The Foodbank used its mobile pantry services to provide for restaurant and hotel employees in need.

NEWPORT NEWS, Va. — As a child growing up in France and Germany, food meant more than just a meal to Michelle Smith.

"Growing up in Europe, I think food is a big part of life. It's not just to nourish the body but social life, family, friends," Smith recalled of her life before moving to the United States at age 20. 

That upbringing inspired her Newport News bakery and bistro: Indulge.

"Food nourishes friendships and relationships. One way we can all get together and share something we have in common, which is we enjoy eating and we need to eat," Smith said. 

Each part of that statement speaks to a different reason as to why she stands here in this Holiday Inn parking lot. The coronavirus pandemic wiped out much of our ability to break bread, to find that enjoyable common ground over a shared table. Meanwhile, the need to eat is felt more deeply than ever before in many industries, both figuratively and literally. That extends to Indulge. 

"We've definitely had to cut back the number of employees, and they have been working twice as hard." 

Smith said seven employees have stayed on through the pandemic. 
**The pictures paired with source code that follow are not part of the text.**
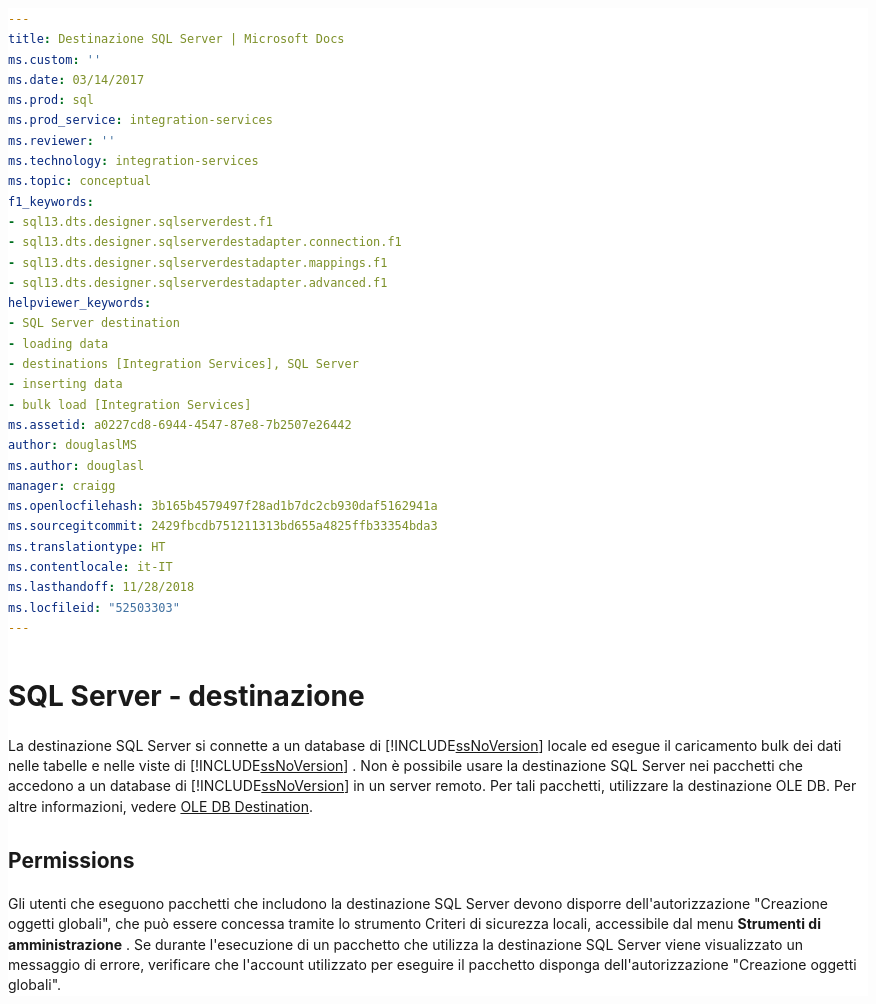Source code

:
 ```yaml
---
title: Destinazione SQL Server | Microsoft Docs
ms.custom: ''
ms.date: 03/14/2017
ms.prod: sql
ms.prod_service: integration-services
ms.reviewer: ''
ms.technology: integration-services
ms.topic: conceptual
f1_keywords:
- sql13.dts.designer.sqlserverdest.f1
- sql13.dts.designer.sqlserverdestadapter.connection.f1
- sql13.dts.designer.sqlserverdestadapter.mappings.f1
- sql13.dts.designer.sqlserverdestadapter.advanced.f1
helpviewer_keywords:
- SQL Server destination
- loading data
- destinations [Integration Services], SQL Server
- inserting data
- bulk load [Integration Services]
ms.assetid: a0227cd8-6944-4547-87e8-7b2507e26442
author: douglaslMS
ms.author: douglasl
manager: craigg
ms.openlocfilehash: 3b165b4579497f28ad1b7dc2cb930daf5162941a
ms.sourcegitcommit: 2429fbcdb751211313bd655a4825ffb33354bda3
ms.translationtype: HT
ms.contentlocale: it-IT
ms.lasthandoff: 11/28/2018
ms.locfileid: "52503303"
---
```

# <a name="sql-server-destination"></a>SQL Server - destinazione
  La destinazione SQL Server si connette a un database di [!INCLUDE[ssNoVersion](../../includes/ssnoversion-md.md)] locale ed esegue il caricamento bulk dei dati nelle tabelle e nelle viste di [!INCLUDE[ssNoVersion](../../includes/ssnoversion-md.md)] . Non è possibile usare la destinazione SQL Server nei pacchetti che accedono a un database di [!INCLUDE[ssNoVersion](../../includes/ssnoversion-md.md)] in un server remoto. Per tali pacchetti, utilizzare la destinazione OLE DB. Per altre informazioni, vedere [OLE DB Destination](../../integration-services/data-flow/ole-db-destination.md).  
  
## <a name="permissions"></a>Permissions  
 Gli utenti che eseguono pacchetti che includono la destinazione SQL Server devono disporre dell'autorizzazione "Creazione oggetti globali", che può essere concessa tramite lo strumento Criteri di sicurezza locali, accessibile dal menu **Strumenti di amministrazione** . Se durante l'esecuzione di un pacchetto che utilizza la destinazione SQL Server viene visualizzato un messaggio di errore, verificare che l'account utilizzato per eseguire il pacchetto disponga dell'autorizzazione "Creazione oggetti globali".  
  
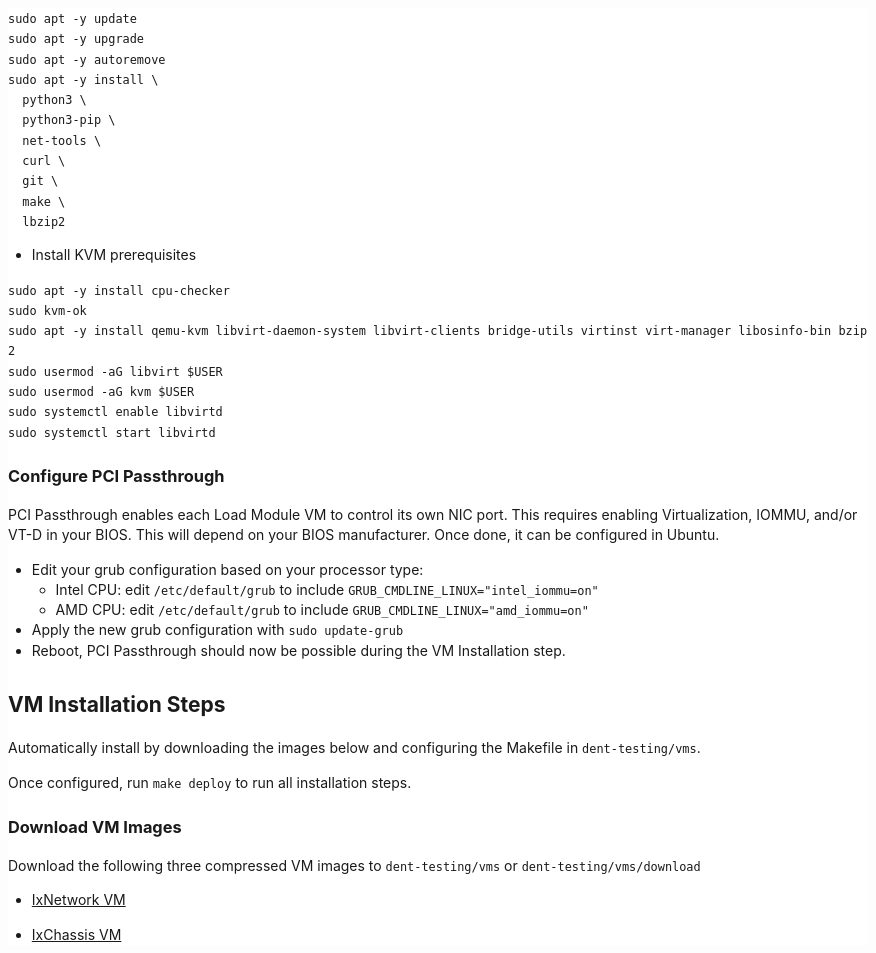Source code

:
 ```Shell
sudo apt -y update
sudo apt -y upgrade
sudo apt -y autoremove
sudo apt -y install \
  python3 \
  python3-pip \
  net-tools \
  curl \
  git \
  make \
  lbzip2
```

* Install KVM prerequisites

```Shell
sudo apt -y install cpu-checker
sudo kvm-ok
sudo apt -y install qemu-kvm libvirt-daemon-system libvirt-clients bridge-utils virtinst virt-manager libosinfo-bin bzip2
sudo usermod -aG libvirt $USER
sudo usermod -aG kvm $USER
sudo systemctl enable libvirtd
sudo systemctl start libvirtd
```

### Configure PCI Passthrough

PCI Passthrough enables each Load Module VM to control its own NIC port. This requires enabling Virtualization, IOMMU, and/or VT-D in your BIOS. This will depend on your BIOS manufacturer. Once done, it can be configured in Ubuntu.

* Edit your grub configuration based on your processor type:
  * Intel CPU: edit `/etc/default/grub` to include `GRUB_CMDLINE_LINUX="intel_iommu=on"`
  * AMD CPU: edit `/etc/default/grub` to include `GRUB_CMDLINE_LINUX="amd_iommu=on"`
* Apply the new grub configuration with `sudo update-grub`
* Reboot, PCI Passthrough should now be possible during the VM Installation step.

## VM Installation Steps

Automatically install by downloading the images below and configuring the Makefile in `dent-testing/vms`.

Once configured, run `make deploy` to run all installation steps.

### Download VM Images

Download the following three compressed VM images to `dent-testing/vms` or `dent-testing/vms/download`

* [IxNetwork VM](https://downloads.ixiacom.com/support/downloads_and_updates/public/ixnetwork/9.30/IxNetworkWeb_KVM_9.30.2212.22.qcow2.tar.bz2)

* [IxChassis VM](https://downloads.ixiacom.com/support/downloads_and_updates/public/IxVM/9.30/9.30.0.328/Ixia_Virtual_Chassis_9.30_KVM.qcow2.tar.bz2)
"We recognize there are certain industries affected more than others, particularly restaurants and hotels, they're still hurting and we'd like to do something for them," said Virginia Foodbank CEO Karen Joyner, who has been working with the service and hospitality industries since early in the pandemic. 

That "something" to help: a Pop Up Mobile Pantry, organized in partnership with the Newport News Hospitality Association and Retail Alliance. Pre-registered vehicles pull up to the Holiday Inn in Newport News.

Volunteers like Beth Cook spring into action, filling buses with food to be taken directly to employees in need.

"Retailers not only trying to support a business but also a family, just trying to help them any way I can," she said, in between rounds of piling boxes into buses, vans, and trucks. 

One of those vehicles picking up food: Michelle Smith's.

"We have seven employees that stuck it through. I'm so grateful to them, take it back and divide it up between them, I know they'll be appreciative," she said.

This food will certainly be more than a meal for her employees.